The board of county commissioners can now say what they think about another casino near Airway Heights. But it took the threat of a lawsuit to do it.
Until last week, a 2010 contractual agreement with Airway Heights stopped the county from taking an official stance. In exchange, the county would have been paid $120,000 a year from the casino’s operating budget for 10 years.
But the only two commissioners to vote for the agreement — Mark Richard and Bonnie Mager — are no longer on the board.
Al French, elected in late 2010, is still aghast over the contract.
“Why would you ever consider selling your voice?” French says. “I characterize it as hush money.” That money, he says, isn’t even enough to compensate for the loss of county revenue that the building, free from county sales-tax, would bring.
French’s worries are dramatic. He outlines a scenario where a KC-135 from Fairchild Air Force Base, carrying 40,000 gallons of fuel, crashes into the future casino. “There aren’t enough ambulances in Spokane County to handle that kind of disaster,” French says.
And despite promises by Airway Heights and the Spokane Tribe that the building would not encroach upon Fairchild Air Force Base, threatening its future, French can envision the possibility that it could eventually cause the base to shut down, an economic loss four times the size of the Kaiser Aluminum plant’s 2000 shutdown.
“There are concerns that the county has that have not been addressed by anybody else,” French says. “The absence of our comments is glaring. We’re the largest jurisdiction and we’re silent.”
With this in mind, French had been pressing Airway Heights to relieve the county of the neutrality clause in the contract. When it refused, the county threatened Airway Heights with a lawsuit.
Airway Heights, Mayor Patrick Rushing says, considered a countersuit.
Instead, they came to a compromise: The entire agreement, including revenue sharing, would be terminated. Rushing says the commissioners are taking a gamble.

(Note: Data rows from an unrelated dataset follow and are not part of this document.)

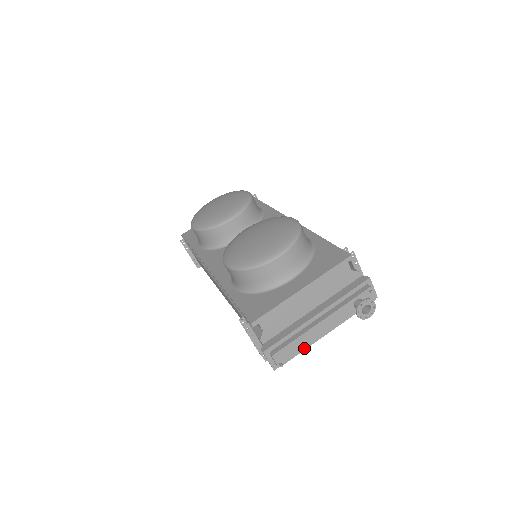
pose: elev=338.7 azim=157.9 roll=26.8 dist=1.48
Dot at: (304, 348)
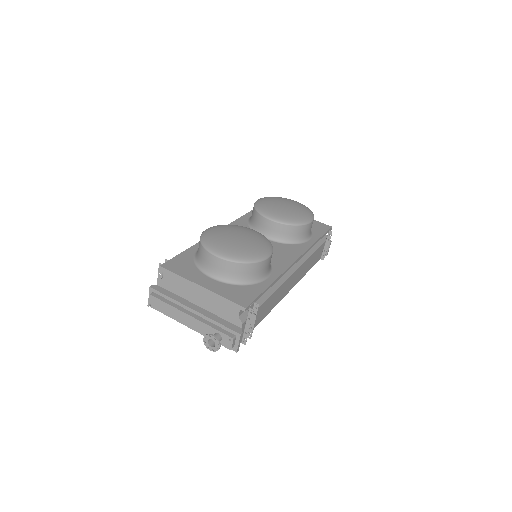
Dot at: (169, 315)
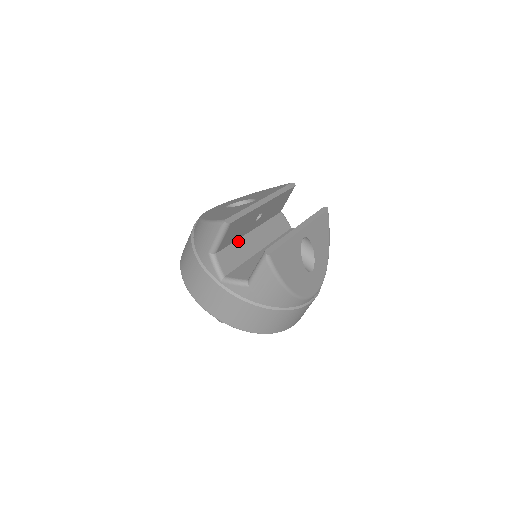
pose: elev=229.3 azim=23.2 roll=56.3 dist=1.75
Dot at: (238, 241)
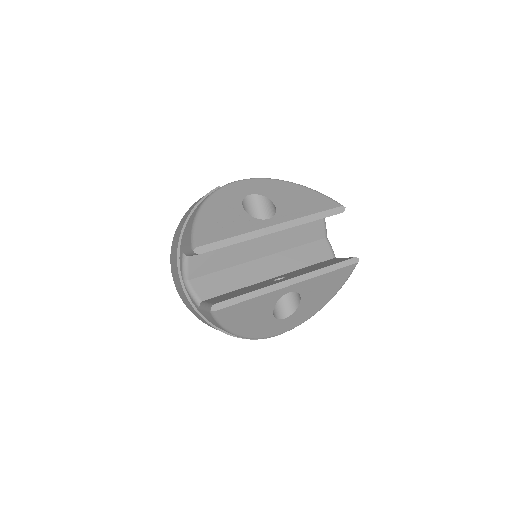
Dot at: (230, 246)
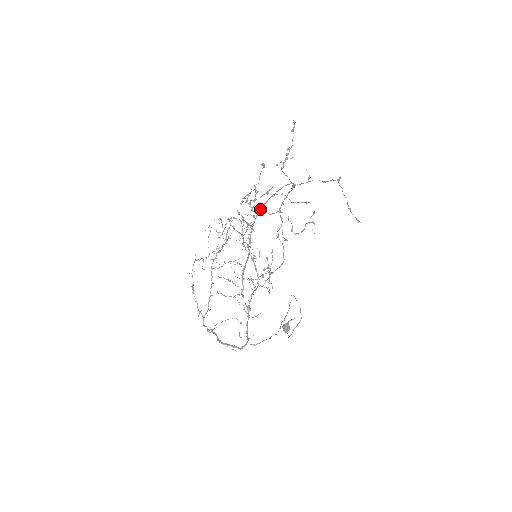
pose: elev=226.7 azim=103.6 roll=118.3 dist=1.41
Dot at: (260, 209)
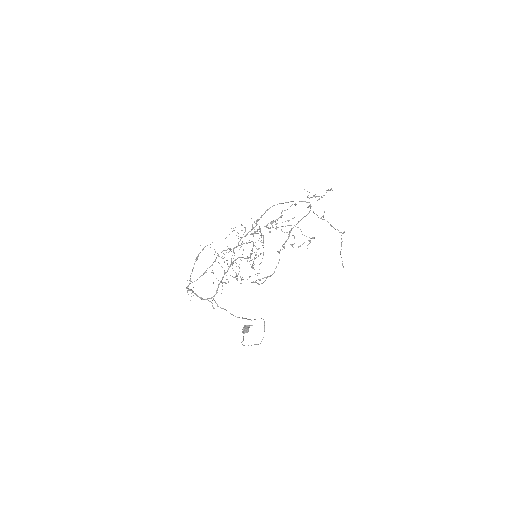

If the casino is built, county residents will lose out.
“The city would have paid the county $2.1 million over the first 10 years of operation,” Rushing writes in a Facebook post headlined COUNTY COMMISSIONERS LOSE MILLIONS IN REVENUE. “The egos of the county commissioners cost the county residents millions.”
In a week where the new animal control facility is being held up as model of regional collaboration, the end of this agreement has given Rushing a bitter taste.
“It’s not helping our relationship any,” Rushing says. “We clearly mutually entered into an agreement that was terminated, and the reason Airway Heights terminated it is that they threatened us with a lawsuit.”
The tribe still has to pass two hurdles: approval from the state governor and the Bureau of Indian Affairs.
Last April, the Spokane Tribe released a short advertisement highlighting Spokane County and the city of Airway Heights’ cooperation on an Environmental Impact Statement on the project.
“What do you call an economic development that cooperates with all its neighbors,” the video said. “We call that the right step, for all of us.”